IF you were walking your dog through the Lincolnshire countryside at the end of May, you may well have come across the solitary figure of an old man digging graves in the distance, or a weeping girl stumbling through the woods in a discoloured wedding dress.
You’d be forgiven for thinking you had stumbled upon some sort of ritualistic cult, or wandered onto the set of the Blair Witch project. But you’d actually have discovered one of the best small festivals in the country – Lost Village.

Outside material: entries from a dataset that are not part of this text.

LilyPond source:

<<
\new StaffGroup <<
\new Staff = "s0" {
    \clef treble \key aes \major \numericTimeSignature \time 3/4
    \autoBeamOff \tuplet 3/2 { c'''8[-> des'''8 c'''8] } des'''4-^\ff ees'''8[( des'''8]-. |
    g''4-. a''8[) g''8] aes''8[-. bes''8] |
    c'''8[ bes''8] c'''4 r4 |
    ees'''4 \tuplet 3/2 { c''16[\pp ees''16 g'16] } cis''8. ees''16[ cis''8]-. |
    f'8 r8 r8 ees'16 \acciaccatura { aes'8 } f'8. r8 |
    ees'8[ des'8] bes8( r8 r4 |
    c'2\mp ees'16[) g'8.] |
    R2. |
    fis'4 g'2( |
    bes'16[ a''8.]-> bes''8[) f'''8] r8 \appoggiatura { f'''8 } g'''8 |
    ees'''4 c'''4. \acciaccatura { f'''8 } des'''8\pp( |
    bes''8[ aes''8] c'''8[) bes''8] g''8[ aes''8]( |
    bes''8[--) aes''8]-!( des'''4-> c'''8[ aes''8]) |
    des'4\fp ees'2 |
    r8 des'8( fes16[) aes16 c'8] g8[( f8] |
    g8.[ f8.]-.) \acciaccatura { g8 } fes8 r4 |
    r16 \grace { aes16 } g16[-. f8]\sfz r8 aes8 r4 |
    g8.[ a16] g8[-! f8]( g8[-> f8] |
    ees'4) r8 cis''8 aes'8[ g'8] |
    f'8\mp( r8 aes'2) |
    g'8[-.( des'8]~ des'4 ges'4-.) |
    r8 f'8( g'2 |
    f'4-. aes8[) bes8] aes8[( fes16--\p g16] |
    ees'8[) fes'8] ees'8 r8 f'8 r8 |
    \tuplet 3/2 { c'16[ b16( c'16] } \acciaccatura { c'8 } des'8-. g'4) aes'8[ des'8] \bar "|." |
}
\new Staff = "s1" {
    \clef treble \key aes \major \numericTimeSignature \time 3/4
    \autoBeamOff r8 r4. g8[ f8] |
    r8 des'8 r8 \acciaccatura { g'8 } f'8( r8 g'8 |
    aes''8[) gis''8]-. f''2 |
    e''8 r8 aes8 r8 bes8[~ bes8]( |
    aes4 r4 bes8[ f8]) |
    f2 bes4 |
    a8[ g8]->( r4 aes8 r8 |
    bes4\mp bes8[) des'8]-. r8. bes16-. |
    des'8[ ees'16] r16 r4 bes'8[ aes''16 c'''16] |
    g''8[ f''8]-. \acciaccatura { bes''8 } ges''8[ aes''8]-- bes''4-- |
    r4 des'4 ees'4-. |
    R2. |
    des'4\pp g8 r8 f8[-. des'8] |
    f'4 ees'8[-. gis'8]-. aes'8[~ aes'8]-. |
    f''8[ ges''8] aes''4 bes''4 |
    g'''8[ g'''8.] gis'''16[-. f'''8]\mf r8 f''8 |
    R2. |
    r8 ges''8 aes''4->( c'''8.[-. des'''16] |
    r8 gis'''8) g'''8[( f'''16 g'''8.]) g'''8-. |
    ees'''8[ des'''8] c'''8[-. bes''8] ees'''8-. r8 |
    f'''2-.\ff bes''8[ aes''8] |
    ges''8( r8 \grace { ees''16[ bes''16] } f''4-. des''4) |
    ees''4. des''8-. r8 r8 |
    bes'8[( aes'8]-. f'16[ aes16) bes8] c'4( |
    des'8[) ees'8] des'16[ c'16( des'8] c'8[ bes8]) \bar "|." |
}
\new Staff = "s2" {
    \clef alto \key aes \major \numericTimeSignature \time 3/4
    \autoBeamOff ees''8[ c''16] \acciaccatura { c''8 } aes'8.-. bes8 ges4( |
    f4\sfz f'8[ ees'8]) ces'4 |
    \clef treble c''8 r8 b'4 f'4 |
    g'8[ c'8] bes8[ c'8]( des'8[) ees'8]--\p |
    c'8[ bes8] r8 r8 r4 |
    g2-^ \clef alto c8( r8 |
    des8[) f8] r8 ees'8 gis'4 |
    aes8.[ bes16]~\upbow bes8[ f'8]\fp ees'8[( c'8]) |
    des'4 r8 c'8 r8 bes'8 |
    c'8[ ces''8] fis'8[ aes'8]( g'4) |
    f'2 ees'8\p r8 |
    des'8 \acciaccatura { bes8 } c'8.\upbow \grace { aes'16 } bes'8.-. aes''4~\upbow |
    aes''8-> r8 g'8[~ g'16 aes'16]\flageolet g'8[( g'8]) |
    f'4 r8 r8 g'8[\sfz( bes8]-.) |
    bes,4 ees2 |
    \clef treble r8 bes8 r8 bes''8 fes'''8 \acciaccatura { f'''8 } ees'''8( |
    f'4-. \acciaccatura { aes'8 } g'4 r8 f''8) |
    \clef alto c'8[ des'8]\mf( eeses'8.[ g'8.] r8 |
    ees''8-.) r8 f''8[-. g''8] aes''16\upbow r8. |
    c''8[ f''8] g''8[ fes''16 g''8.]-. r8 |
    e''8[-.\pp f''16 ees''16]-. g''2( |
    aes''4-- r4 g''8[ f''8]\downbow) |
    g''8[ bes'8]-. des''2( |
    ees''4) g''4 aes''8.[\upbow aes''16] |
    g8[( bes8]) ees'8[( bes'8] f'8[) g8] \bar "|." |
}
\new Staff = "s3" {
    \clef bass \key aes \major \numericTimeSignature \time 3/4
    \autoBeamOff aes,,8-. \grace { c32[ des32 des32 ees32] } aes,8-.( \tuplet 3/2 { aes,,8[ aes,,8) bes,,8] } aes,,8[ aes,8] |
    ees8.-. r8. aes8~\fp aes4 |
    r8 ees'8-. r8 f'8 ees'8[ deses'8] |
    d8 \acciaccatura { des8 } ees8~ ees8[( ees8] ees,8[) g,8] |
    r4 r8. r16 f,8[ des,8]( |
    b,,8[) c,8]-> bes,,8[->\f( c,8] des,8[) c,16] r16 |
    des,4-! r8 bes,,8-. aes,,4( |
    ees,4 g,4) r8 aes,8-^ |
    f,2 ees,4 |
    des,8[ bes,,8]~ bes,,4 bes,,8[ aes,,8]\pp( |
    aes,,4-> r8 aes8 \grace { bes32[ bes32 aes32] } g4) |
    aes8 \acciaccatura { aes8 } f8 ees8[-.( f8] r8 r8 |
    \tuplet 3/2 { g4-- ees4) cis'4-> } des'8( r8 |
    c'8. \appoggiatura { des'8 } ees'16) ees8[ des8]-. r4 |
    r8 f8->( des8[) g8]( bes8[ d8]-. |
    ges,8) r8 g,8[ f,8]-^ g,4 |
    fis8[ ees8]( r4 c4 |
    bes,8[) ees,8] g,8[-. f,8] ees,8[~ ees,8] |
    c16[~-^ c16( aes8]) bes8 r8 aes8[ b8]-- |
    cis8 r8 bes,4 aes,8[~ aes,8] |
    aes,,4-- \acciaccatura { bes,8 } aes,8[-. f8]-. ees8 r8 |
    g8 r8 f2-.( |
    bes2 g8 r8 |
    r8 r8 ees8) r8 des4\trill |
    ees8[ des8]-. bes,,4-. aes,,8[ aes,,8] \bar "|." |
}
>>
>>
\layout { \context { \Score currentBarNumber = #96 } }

Doing festivals right is hard. Doing festivals right first time is incredibly difficult. Ticket sales, booking artists, staffing and even a lack of portaloos can prove to be problematic for organisers trying to get their festival up and running. We saw Edinburgh’s ‘X Music Festival’ cancelled at the last minute when it was revealed their application for a license had been submitted too late. This makes it all the more impressive that everything went smoothly for Lost Village’s first year.
There was an exciting line-up that saw artists like Annie Mac, DJ Koze, Huxley, Kölsch, Ben Pearce and Jamie Jones grace the stage. Built on the back of a successful club night in Bristol, and the well-established name that record label ‘Moda Black’ has made for itself over the last few years, they had plenty of reach in the industry to pull in the artists they wanted.
The thing that sets the festival apart however, is undoubtedly its theme. With just 4500 people capacity, Lost Village is an intimate festival, one that’s made all the more special by the effort that went in to make it a memorial experience. Stages are split into 3 different ‘abandoned buildings’; the ruins of an old castle, a rundown ‘forgotten cabin’ and an abandoned chapel. The paths through the forest are beautifully lit overhead by orange lanterns, handmade pentagrams and other ominous symbols hang from the trees. As you wander through the forest you’ll bump into any number of… performers, some too strange to describe. Victorian style explorers, grave diggers, woodland creatures and creepy circus entertainers hanging from giant swings. None of them will break their act, forcing you to question whether you’re losing your grip on reality or not.
All of this combines to make a great atmosphere. The campsite is chilled out, staff were friendly and I didn’t see any trouble break out over the whole weekend. The only grievance was paying £5 for a glass of orange juice at the basecamp, but at £90 for a 3 day ticket you can’t really feel too hard done by.
Lost Village will return next year on the 27th of May and is well worth checking out.